— SUPPLIED PASSAGE —
The Battle of Craney Island was a victory for the United States during the War of 1812. The battle saved the city of Norfolk, and the adjacent city of Portsmouth, from British invasion. Especially important to Virginia and northeastern North Carolina, the region was a major hub for American commerce.

Background
Admiral Sir George Cockburn commanded a British fleet blockading Chesapeake Bay. In early 1813, Cockburn and Admiral Sir John B. Warren planned to attack the Gosport Shipyard in Portsmouth and capture the frigate U.S.S. Constellation. Brigadier General Robert B. Taylor commanded the Virginia Militia in the Norfolk area. Taylor hastily built defenses around Norfolk and Portsmouth, but he had no intentions of letting the British penetrate as far as those two cities. Instead Taylor commandeered several ships and created a chain barrier across the Elizabeth River between Fort Norfolk and Fort Nelson. He next built the Craney Island Fort on the island of the same name at the mouth of the Elizabeth River near Hampton Roads. Since the Constellation was already penned up in the Chesapeake because of the British blockade, the ship's crew was used to man some of the redoubts on the island. In all, 596 Americans were defending the fortifications on Craney Island.

— EXCERPTED RECORDS —
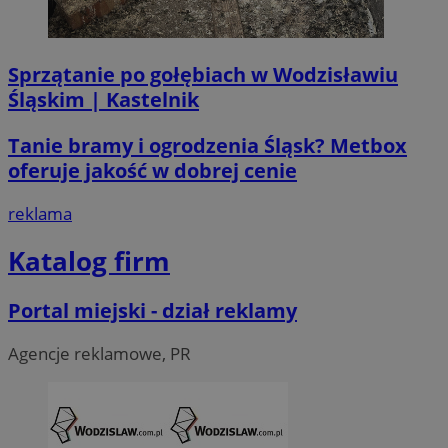
__Secure-ROLLOUT_TOKEN
.youtube.com
5 miesi
tygod
Sprzątanie po gołębiach w Wodzisławiu
Śląskim | Kastelnik
Tanie bramy i ogrodzenia Śląsk? Metbox
oferuje jakość w dobrej cenie
reklama
Katalog firm
Portal miejski - dział reklamy
Agencje reklamowe, PR
CookieScriptConsent
4 tygodni
CookieScript
wodzislaw.com.pl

— WHAT YOU WILL DO —
1. Reproduce the Craney Island text from "The Battle of" to "for American commerce.".
2. According to the Craney Island text, how many Americans were defending the fortifications on Craney Island?
The records that come after the Craney Island text are separate material and have nothing to do with it.

— SOLUTIONS PER TASK —
1.
The Battle of Craney Island was a victory for the United States during the War of 1812. The battle saved the city of Norfolk, and the adjacent city of Portsmouth, from British invasion. Especially important to Virginia and northeastern North Carolina, the region was a major hub for American commerce.

2. 596